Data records
START
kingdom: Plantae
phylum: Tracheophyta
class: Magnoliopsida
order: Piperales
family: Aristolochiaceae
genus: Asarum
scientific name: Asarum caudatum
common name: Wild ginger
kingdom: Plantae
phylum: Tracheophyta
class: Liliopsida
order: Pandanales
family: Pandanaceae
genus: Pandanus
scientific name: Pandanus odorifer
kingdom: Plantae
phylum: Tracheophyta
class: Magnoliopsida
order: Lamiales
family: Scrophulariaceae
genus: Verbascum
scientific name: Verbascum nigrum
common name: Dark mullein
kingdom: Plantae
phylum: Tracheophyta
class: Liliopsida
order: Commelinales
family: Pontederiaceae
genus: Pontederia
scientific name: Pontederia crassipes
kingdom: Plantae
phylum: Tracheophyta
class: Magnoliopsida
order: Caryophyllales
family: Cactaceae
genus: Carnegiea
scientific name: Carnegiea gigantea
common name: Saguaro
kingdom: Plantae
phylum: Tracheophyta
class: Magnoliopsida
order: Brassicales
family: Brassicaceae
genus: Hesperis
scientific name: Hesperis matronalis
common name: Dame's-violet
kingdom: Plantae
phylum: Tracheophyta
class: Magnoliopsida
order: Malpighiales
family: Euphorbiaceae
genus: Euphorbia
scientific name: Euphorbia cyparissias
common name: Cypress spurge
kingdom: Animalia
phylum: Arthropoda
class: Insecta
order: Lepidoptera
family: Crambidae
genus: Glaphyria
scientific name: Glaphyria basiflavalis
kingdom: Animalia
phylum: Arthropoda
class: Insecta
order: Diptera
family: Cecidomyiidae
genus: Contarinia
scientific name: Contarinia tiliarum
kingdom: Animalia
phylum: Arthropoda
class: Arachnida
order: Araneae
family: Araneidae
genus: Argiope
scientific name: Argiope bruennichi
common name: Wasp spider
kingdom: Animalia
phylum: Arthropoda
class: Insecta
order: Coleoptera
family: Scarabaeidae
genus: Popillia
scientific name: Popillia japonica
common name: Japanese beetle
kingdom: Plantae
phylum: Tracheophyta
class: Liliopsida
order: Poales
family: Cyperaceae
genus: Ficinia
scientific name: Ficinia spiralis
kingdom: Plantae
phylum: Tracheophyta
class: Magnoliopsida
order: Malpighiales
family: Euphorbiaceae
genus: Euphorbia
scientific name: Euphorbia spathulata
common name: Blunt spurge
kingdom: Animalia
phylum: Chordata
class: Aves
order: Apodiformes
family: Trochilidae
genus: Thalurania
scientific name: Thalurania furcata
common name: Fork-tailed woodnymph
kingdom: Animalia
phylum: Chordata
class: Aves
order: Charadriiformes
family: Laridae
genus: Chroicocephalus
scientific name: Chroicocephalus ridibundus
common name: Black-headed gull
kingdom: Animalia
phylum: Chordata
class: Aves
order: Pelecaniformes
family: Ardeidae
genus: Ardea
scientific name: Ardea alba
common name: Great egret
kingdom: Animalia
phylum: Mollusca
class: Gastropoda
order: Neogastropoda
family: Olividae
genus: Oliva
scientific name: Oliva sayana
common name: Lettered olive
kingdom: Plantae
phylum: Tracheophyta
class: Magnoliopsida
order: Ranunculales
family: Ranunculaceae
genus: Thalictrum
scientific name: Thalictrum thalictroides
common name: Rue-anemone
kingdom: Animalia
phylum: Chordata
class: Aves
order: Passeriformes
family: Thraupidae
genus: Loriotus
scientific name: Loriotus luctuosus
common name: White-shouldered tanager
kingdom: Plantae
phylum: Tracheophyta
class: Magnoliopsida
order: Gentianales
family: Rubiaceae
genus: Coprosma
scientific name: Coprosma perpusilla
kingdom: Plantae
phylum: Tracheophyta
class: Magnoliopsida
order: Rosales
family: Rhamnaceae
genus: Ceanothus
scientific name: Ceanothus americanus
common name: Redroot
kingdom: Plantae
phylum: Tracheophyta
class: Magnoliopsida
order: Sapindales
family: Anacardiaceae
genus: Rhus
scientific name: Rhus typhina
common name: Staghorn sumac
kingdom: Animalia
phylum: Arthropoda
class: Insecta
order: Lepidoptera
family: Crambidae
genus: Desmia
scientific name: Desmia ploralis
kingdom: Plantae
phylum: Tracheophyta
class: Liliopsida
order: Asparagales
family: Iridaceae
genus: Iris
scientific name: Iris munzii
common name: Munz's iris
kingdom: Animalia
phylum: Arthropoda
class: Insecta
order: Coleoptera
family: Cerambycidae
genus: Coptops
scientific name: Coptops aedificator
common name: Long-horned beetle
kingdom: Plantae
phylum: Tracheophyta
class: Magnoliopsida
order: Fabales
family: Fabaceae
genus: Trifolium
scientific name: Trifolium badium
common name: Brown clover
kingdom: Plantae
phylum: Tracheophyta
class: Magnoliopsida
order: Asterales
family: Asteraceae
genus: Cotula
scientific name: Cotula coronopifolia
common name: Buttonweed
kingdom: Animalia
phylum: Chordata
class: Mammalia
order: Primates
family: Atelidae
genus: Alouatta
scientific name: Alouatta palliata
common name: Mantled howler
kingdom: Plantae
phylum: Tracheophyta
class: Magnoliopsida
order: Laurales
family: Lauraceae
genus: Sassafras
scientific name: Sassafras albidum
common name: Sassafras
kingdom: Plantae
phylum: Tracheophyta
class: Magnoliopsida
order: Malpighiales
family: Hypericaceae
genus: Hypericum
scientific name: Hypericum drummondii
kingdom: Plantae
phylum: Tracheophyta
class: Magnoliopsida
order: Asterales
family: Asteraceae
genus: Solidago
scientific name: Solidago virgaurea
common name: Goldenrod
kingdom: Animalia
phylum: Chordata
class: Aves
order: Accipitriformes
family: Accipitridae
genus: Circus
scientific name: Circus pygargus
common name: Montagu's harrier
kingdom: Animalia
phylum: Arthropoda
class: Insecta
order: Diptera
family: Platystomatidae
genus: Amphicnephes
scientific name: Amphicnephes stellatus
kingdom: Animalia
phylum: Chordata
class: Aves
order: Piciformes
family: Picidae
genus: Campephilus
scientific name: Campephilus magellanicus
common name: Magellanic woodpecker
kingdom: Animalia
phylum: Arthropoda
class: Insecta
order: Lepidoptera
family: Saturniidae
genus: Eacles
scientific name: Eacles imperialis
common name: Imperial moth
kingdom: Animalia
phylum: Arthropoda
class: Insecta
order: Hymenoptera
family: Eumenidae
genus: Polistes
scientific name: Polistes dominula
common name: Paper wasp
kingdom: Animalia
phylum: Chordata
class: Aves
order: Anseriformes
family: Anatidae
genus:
END
What this task involves:
Reproduce every line of the listing above verbatim, preserving the original order.

The output:
kingdom: Plantae
phylum: Tracheophyta
class: Magnoliopsida
order: Piperales
family: Aristolochiaceae
genus: Asarum
scientific name: Asarum caudatum
common name: Wild ginger
kingdom: Plantae
phylum: Tracheophyta
class: Liliopsida
order: Pandanales
family: Pandanaceae
genus: Pandanus
scientific name: Pandanus odorifer
kingdom: Plantae
phylum: Tracheophyta
class: Magnoliopsida
order: Lamiales
family: Scrophulariaceae
genus: Verbascum
scientific name: Verbascum nigrum
common name: Dark mullein
kingdom: Plantae
phylum: Tracheophyta
class: Liliopsida
order: Commelinales
family: Pontederiaceae
genus: Pontederia
scientific name: Pontederia crassipes
kingdom: Plantae
phylum: Tracheophyta
class: Magnoliopsida
order: Caryophyllales
family: Cactaceae
genus: Carnegiea
scientific name: Carnegiea gigantea
common name: Saguaro
kingdom: Plantae
phylum: Tracheophyta
class: Magnoliopsida
order: Brassicales
family: Brassicaceae
genus: Hesperis
scientific name: Hesperis matronalis
common name: Dame's-violet
kingdom: Plantae
phylum: Tracheophyta
class: Magnoliopsida
order: Malpighiales
family: Euphorbiaceae
genus: Euphorbia
scientific name: Euphorbia cyparissias
common name: Cypress spurge
kingdom: Animalia
phylum: Arthropoda
class: Insecta
order: Lepidoptera
family: Crambidae
genus: Glaphyria
scientific name: Glaphyria basiflavalis
kingdom: Animalia
phylum: Arthropoda
class: Insecta
order: Diptera
family: Cecidomyiidae
genus: Contarinia
scientific name: Contarinia tiliarum
kingdom: Animalia
phylum: Arthropoda
class: Arachnida
order: Araneae
family: Araneidae
genus: Argiope
scientific name: Argiope bruennichi
common name: Wasp spider
kingdom: Animalia
phylum: Arthropoda
class: Insecta
order: Coleoptera
family: Scarabaeidae
genus: Popillia
scientific name: Popillia japonica
common name: Japanese beetle
kingdom: Plantae
phylum: Tracheophyta
class: Liliopsida
order: Poales
family: Cyperaceae
genus: Ficinia
scientific name: Ficinia spiralis
kingdom: Plantae
phylum: Tracheophyta
class: Magnoliopsida
order: Malpighiales
family: Euphorbiaceae
genus: Euphorbia
scientific name: Euphorbia spathulata
common name: Blunt spurge
kingdom: Animalia
phylum: Chordata
class: Aves
order: Apodiformes
family: Trochilidae
genus: Thalurania
scientific name: Thalurania furcata
common name: Fork-tailed woodnymph
kingdom: Animalia
phylum: Chordata
class: Aves
order: Charadriiformes
family: Laridae
genus: Chroicocephalus
scientific name: Chroicocephalus ridibundus
common name: Black-headed gull
kingdom: Animalia
phylum: Chordata
class: Aves
order: Pelecaniformes
family: Ardeidae
genus: Ardea
scientific name: Ardea alba
common name: Great egret
kingdom: Animalia
phylum: Mollusca
class: Gastropoda
order: Neogastropoda
family: Olividae
genus: Oliva
scientific name: Oliva sayana
common name: Lettered olive
kingdom: Plantae
phylum: Tracheophyta
class: Magnoliopsida
order: Ranunculales
family: Ranunculaceae
genus: Thalictrum
scientific name: Thalictrum thalictroides
common name: Rue-anemone
kingdom: Animalia
phylum: Chordata
class: Aves
order: Passeriformes
family: Thraupidae
genus: Loriotus
scientific name: Loriotus luctuosus
common name: White-shouldered tanager
kingdom: Plantae
phylum: Tracheophyta
class: Magnoliopsida
order: Gentianales
family: Rubiaceae
genus: Coprosma
scientific name: Coprosma perpusilla
kingdom: Plantae
phylum: Tracheophyta
class: Magnoliopsida
order: Rosales
family: Rhamnaceae
genus: Ceanothus
scientific name: Ceanothus americanus
common name: Redroot
kingdom: Plantae
phylum: Tracheophyta
class: Magnoliopsida
order: Sapindales
family: Anacardiaceae
genus: Rhus
scientific name: Rhus typhina
common name: Staghorn sumac
kingdom: Animalia
phylum: Arthropoda
class: Insecta
order: Lepidoptera
family: Crambidae
genus: Desmia
scientific name: Desmia ploralis
kingdom: Plantae
phylum: Tracheophyta
class: Liliopsida
order: Asparagales
family: Iridaceae
genus: Iris
scientific name: Iris munzii
common name: Munz's iris
kingdom: Animalia
phylum: Arthropoda
class: Insecta
order: Coleoptera
family: Cerambycidae
genus: Coptops
scientific name: Coptops aedificator
common name: Long-horned beetle
kingdom: Plantae
phylum: Tracheophyta
class: Magnoliopsida
order: Fabales
family: Fabaceae
genus: Trifolium
scientific name: Trifolium badium
common name: Brown clover
kingdom: Plantae
phylum: Tracheophyta
class: Magnoliopsida
order: Asterales
family: Asteraceae
genus: Cotula
scientific name: Cotula coronopifolia
common name: Buttonweed
kingdom: Animalia
phylum: Chordata
class: Mammalia
order: Primates
family: Atelidae
genus: Alouatta
scientific name: Alouatta palliata
common name: Mantled howler
kingdom: Plantae
phylum: Tracheophyta
class: Magnoliopsida
order: Laurales
family: Lauraceae
genus: Sassafras
scientific name: Sassafras albidum
common name: Sassafras
kingdom: Plantae
phylum: Tracheophyta
class: Magnoliopsida
order: Malpighiales
family: Hypericaceae
genus: Hypericum
scientific name: Hypericum drummondii
kingdom: Plantae
phylum: Tracheophyta
class: Magnoliopsida
order: Asterales
family: Asteraceae
genus: Solidago
scientific name: Solidago virgaurea
common name: Goldenrod
kingdom: Animalia
phylum: Chordata
class: Aves
order: Accipitriformes
family: Accipitridae
genus: Circus
scientific name: Circus pygargus
common name: Montagu's harrier
kingdom: Animalia
phylum: Arthropoda
class: Insecta
order: Diptera
family: Platystomatidae
genus: Amphicnephes
scientific name: Amphicnephes stellatus
kingdom: Animalia
phylum: Chordata
class: Aves
order: Piciformes
family: Picidae
genus: Campephilus
scientific name: Campephilus magellanicus
common name: Magellanic woodpecker
kingdom: Animalia
phylum: Arthropoda
class: Insecta
order: Lepidoptera
family: Saturniidae
genus: Eacles
scientific name: Eacles imperialis
common name: Imperial moth
kingdom: Animalia
phylum: Arthropoda
class: Insecta
order: Hymenoptera
family: Eumenidae
genus: Polistes
scientific name: Polistes dominula
common name: Paper wasp
kingdom: Animalia
phylum: Chordata
class: Aves
order: Anseriformes
family: Anatidae
genus:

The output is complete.